In: News Letter

Dr. Augustine M.K. Choi is the Stephen and Suzanne Weiss Dean of Weill Cornell Medicine and provost for medical affairs of Cornell University. Prior to his appointment as dean in January 2017, he served as the Sanford I. Weill Chairman and Professor of Medicine in the Joan and Sanford I. Weill Department of Medicine at Weill Cornell Medicine and as physician-in-chief of NewYorkPresbyterian/Weill Cornell Medical Center.
An internationally renowned physician-scientist in the field of lung disease, Dr. Choi has focused his research on understanding how diseases such as chronic obstructive pulmonary disease and acute respiratory distress syndrome develop in response to molecular, cellular, and genetic triggers. His laboratory studies how oxidative stress and inflammation affect stress response genes and antioxidant enzymes in the lung, and it has contributed much to our understanding of the molecular regulation and function of heme oxygenase-1 and gaseous molecule carbon monoxide using a variety of in vitro and in vivo models of lung and vascular disease.
Dr. Choi’s research has advanced the study of carbon monoxide from basic biochemistry to clinical trials. He is currently examining whether inhaled carbon monoxide can be an effective therapy in diseases such as pulmonary fibrosis, sepsis-induced acute respiratory distress syndrome, and pulmonary hypertension in three trials funded by the National Institutes of Health and the U.S. Food and Drug Administration. In addition, he is interested in genomic approaches to identify candidate genes important in the pathogenesis of lung diseases, in particular sepsis/acute respiratory distress syndrome and emphysema. His laboratory has recently focused on the role of autophagy, a normal physiological process of intracellular degradation, in acute and chronic lung diseases. Dr. Choi has launched his own company devoted to improving the treatment of patients with lung disease.
Dr. Choi has published more than 300 peer-reviewed articles in publications such as Nature Immunology, Nature Medicine, New England Journal of Medicine, and Proceedings of the National Academy of Sciences, as well as numerous book chapters and editorials. He is a member of the American Society of Clinical Investigation and the Association of American Physicians. Dr. Choi is currently funded by multiple NIH R01 grants and has two program project grants. An innovator in all aspects of the academic mission, Dr. Choi has a longstanding commitment to training the next generation of healthcare and scientific leaders and has mentored more than 70 trainees and faculty members in an official capacity
Dr.
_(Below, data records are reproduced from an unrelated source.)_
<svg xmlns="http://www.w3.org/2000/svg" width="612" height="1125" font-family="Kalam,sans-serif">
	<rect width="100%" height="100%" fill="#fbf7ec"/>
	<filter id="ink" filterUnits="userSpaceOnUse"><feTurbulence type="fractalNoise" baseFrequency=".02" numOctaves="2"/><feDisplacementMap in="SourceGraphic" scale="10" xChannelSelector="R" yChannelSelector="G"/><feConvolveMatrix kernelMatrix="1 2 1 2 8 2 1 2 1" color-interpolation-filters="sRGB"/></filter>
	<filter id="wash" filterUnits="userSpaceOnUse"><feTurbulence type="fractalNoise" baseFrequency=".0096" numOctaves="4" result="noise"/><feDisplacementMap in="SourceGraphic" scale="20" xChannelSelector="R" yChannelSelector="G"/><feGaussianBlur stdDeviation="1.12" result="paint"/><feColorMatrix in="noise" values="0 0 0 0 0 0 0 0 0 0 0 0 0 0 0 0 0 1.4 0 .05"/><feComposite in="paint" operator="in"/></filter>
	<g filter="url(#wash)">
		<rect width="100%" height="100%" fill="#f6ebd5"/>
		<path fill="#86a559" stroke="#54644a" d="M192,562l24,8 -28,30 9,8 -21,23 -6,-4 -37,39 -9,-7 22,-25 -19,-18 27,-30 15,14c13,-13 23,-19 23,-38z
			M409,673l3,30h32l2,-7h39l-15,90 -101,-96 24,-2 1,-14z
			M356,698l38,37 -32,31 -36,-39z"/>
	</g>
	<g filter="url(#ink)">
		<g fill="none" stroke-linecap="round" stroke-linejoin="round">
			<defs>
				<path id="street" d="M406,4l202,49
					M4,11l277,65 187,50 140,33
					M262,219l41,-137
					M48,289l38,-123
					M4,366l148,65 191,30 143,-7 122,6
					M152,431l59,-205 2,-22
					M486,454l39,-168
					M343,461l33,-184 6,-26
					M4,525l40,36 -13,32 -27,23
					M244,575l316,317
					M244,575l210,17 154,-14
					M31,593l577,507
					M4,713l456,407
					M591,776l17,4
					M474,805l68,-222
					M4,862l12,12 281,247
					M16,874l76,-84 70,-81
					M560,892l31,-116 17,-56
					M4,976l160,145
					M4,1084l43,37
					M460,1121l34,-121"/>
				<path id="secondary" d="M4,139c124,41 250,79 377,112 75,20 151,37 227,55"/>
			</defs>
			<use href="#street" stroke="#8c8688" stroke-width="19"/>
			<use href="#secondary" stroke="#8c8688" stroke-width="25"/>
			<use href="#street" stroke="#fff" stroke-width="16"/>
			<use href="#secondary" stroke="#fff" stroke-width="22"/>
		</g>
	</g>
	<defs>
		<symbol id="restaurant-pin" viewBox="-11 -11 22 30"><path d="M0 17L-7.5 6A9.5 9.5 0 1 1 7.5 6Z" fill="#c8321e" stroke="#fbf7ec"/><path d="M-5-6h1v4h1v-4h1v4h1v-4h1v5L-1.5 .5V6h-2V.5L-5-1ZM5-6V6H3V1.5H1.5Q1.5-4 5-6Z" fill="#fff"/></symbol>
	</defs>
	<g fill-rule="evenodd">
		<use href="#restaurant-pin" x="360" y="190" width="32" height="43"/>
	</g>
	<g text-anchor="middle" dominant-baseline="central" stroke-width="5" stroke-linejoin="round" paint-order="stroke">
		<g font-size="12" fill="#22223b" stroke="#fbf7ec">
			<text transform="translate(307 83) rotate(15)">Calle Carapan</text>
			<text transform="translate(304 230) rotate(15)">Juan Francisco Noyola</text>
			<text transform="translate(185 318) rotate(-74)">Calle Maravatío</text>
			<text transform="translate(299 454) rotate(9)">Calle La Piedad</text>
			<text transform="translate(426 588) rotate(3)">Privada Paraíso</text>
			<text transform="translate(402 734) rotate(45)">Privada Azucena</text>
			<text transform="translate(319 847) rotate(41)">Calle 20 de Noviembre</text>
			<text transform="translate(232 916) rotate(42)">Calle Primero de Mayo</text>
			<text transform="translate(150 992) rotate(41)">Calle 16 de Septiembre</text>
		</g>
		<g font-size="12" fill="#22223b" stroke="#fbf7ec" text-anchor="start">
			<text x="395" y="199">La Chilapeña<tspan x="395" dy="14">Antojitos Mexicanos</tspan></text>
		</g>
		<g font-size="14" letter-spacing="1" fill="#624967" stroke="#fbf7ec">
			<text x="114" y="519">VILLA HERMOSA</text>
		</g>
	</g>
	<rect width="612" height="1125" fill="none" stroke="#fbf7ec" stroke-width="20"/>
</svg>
Choi has received numerous honors and awards for his scientific achievements, including the Johns Hopkins Physician Scientist Award; the 2010 American Thoracic Society Recognition Award for Scientific Accomplishment; the 2015 J. Burns Amberson Lecture, which recognizes a career of major lifetime contributions to pulmonary research; and the 2011 Ho-Am Prize in Medicine, which is awarded for outstanding contributions to the development of science and medicine and is often referred to as the Korean Nobel Prize.
Dr. Choi received his bachelor’s degree in 1980 from the University of Kentucky and his MD in 1984 from the University of Louisville. After completing his internship and residency in internal medicine at Duke and a fellowship in pulmonary and critical care medicine at Johns Hopkins, he began his academic career in 1990 in the division of pulmonary and critical care medicine at Johns Hopkins. In 1998 he moved to an appointment at Yale, and in 2000 he became chief of the division of pulmonary, allergy and critical care medicine at the University of Pittsburgh. In 2007 he was appointed the Parker B. Francis Professor of Medicine at Harvard Medical School and chief of pulmonary and critical care medicine at Brigham and Women’s Hospital.
Dr. Choi is married to Dr. Mary E. Choi, associate professor of medicine in the division of nephrology and hypertension at Weill Cornell Medicine. She is a physician-scientist and a nephrologist who is leading investigations into the role of autophagy in diseases of the kidney. They have two sons: Justin, who is completing an internal medicine residency at the Yale School of Medicine, and Alex, who is a medical student at the University of Michigan Medical School.